▸ **TASKS**:
(A) Summarize the excerpt on altruism in three sentences.
(B) List every element of the psychology of cooperation that the excerpt on altruism names.
(C) Extract the passage of the excerpt on altruism between "Before leaving this" and "genes with us.", inclusive.

▸ **SOURCE EXTRACT**:

————

Before leaving this discussion of how our altruism toward members of our societies might have evolved, I want to point out how the principle of identifying like-minded others invades another part of our lives: it is the same principle that governs our altruistic dispositions to favor our actual relatives, not just our honorary ones. Our nationalism really is a special case of a disposition to protect “our own.” Relatives, by definition, share many of their genes, so they are also likely to share any disposition that someone might have to “help relatives.” Surrounding yourself with relatives makes it likely you will receive as well as dispense benefits. There is nothing special about relatives, then, at least not from an evolutionary point of view, except that our relatives share many of their genes with us.

This weight of shared genes is why our familial nepotistic emotions are so strong—many genes are pulling in the same direction. In fact, the arbitrariness of the disposition we have toward relatives is revealed when we realize that we don’t really know who our relatives are—we merely assume they are the people around us in early life. This rule can go wrong, as when infants are mistakenly assigned to parents other than their own in hospital, but then reared normally with no one knowing. But this just proves that as we don’t really know who our relatives are, we use a rule of thumb. And that rule of thumb has worked well throughout our evolutionary past as a means of identifying people who are likely to share genes and hence our altruistic dispositions. Similar rules of thumb govern our dispositions to help other members of our societies.

Some readers might think the idea of a mutual aid society falls short of explaining cases in which our nepotistic help feels one-sided, as in the aid we altruistically pass on to our children. Many parents live in the probably vain hope that their children will return their favors one day. But if it is vain, why do we bother to help them so much? Thoughtful as it might be for children to help their parents, the altruistic tendencies we think of as our love for our children do not depend for their evolution on getting children to reciprocate. In fact, to expect this reciprocity is to misunderstand the nature of the altruism we are attempting to explain. That altruism is not based on getting something back from the person you helped; instead, it is based on attracting benefits from others who share your disposition to behave altruistically. The principle of attracting benefits is still fulfilled in the parent-offspring relationship because most of us will have received the same sort of help from our own parents, with whom we probably share the genes for helping relatives. The familial mutual aid society is a generational one.

THE CO-EVOLUTION OF WAR, PAROCHIALISM,
AND MORALISTIC AGGRESSION

WHATEVER THE
social capabilities of the little jellylike amoebae, we can expect ours will be far more developed, and not just because of our vastly greater intelligence. The amoebae in their fleeting moments of building the tower are like Macbeth’s poor player, who “struts and frets his hour upon the stage, / And then is heard no more.” By comparison, all of human life is played out on the social stage, and so we are entitled to expect that selection will have acted strongly on the emotions we carry to make it work. Not only would genes, or culturally transmitted ideas, have spread that give us that warm glow from cooperating with other members of our group, but elements of an entire psychology of cooperation would have sprung up to encourage it. Having a conscience keeps us from straying into selfish territory; feeling guilt puts a brake on our appetites; empathy, by getting us to feel what others feel, helps us to be helpful to them, and also reduces any tendency to harm others because we can feel their pain; shame motivates us to put things right; and dispositions to be kind and generous build reputations and attract allies.

————

▸ **DATASET CONTENT**:
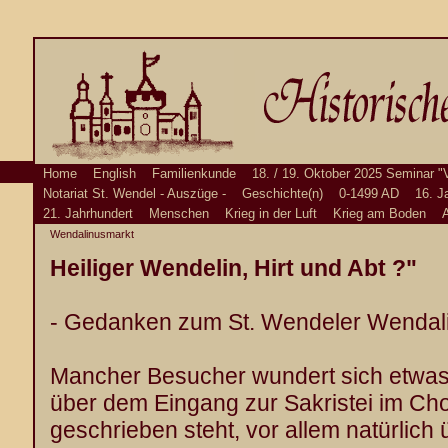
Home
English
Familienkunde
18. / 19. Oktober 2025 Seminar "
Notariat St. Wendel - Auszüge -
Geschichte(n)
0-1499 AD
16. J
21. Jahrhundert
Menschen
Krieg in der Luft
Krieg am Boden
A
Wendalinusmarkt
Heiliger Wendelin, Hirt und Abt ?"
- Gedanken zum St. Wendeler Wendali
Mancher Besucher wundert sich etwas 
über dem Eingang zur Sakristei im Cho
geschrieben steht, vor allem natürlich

————

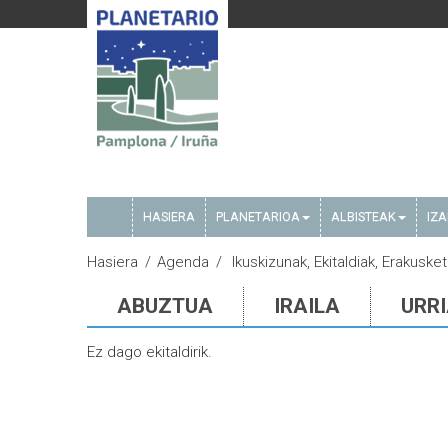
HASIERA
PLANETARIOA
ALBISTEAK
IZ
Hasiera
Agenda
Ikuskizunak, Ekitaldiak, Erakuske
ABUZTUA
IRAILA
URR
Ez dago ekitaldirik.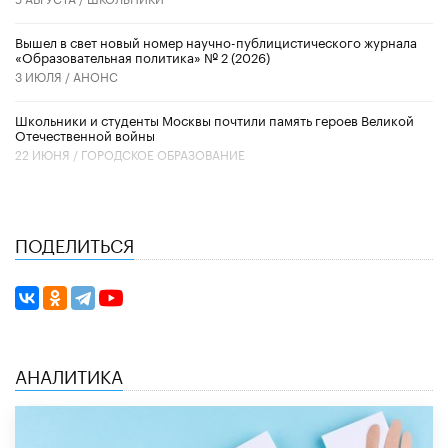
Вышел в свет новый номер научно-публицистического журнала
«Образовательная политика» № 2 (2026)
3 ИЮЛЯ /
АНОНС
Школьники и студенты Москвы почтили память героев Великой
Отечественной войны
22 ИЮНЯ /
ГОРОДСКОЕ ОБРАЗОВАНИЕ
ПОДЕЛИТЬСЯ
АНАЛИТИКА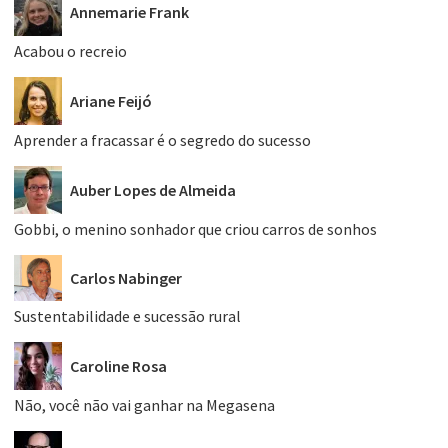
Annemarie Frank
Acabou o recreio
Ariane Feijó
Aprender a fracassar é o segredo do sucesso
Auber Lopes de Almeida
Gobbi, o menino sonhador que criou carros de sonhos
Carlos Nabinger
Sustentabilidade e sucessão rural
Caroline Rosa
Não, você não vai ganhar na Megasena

————

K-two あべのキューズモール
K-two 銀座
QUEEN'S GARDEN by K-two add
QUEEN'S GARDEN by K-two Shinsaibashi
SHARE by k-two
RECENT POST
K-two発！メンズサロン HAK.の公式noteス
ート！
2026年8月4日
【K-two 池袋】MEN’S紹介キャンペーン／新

————

▸ **SOLUTIONS FOR EACH TASK**:
(A) Altruism toward actual relatives follows the same principle as altruism toward members of our societies: relatives share many genes, so they are likely to share any disposition to help relatives. Because we don't really know who our relatives are, we use a rule of thumb that treats the people around us in early life as kin, and help to children does not depend on their reciprocating, because most of us received the same help from our own parents. Since all of human life is played out on the social stage, selection is expected to have produced an entire psychology of cooperation, including conscience, guilt, empathy, shame, and dispositions to be kind and generous.

(B)
- Having a conscience
- Feeling guilt
- Empathy
- Shame
- Dispositions to be kind and generous

(C)
Before leaving this discussion of how our altruism toward members of our societies might have evolved, I want to point out how the principle of identifying like-minded others invades another part of our lives: it is the same principle that governs our altruistic dispositions to favor our actual relatives, not just our honorary ones. Our nationalism really is a special case of a disposition to protect “our own.” Relatives, by definition, share many of their genes, so they are also likely to share any disposition that someone might have to “help relatives.” Surrounding yourself with relatives makes it likely you will receive as well as dispense benefits. There is nothing special about relatives, then, at least not from an evolutionary point of view, except that our relatives share many of their genes with us.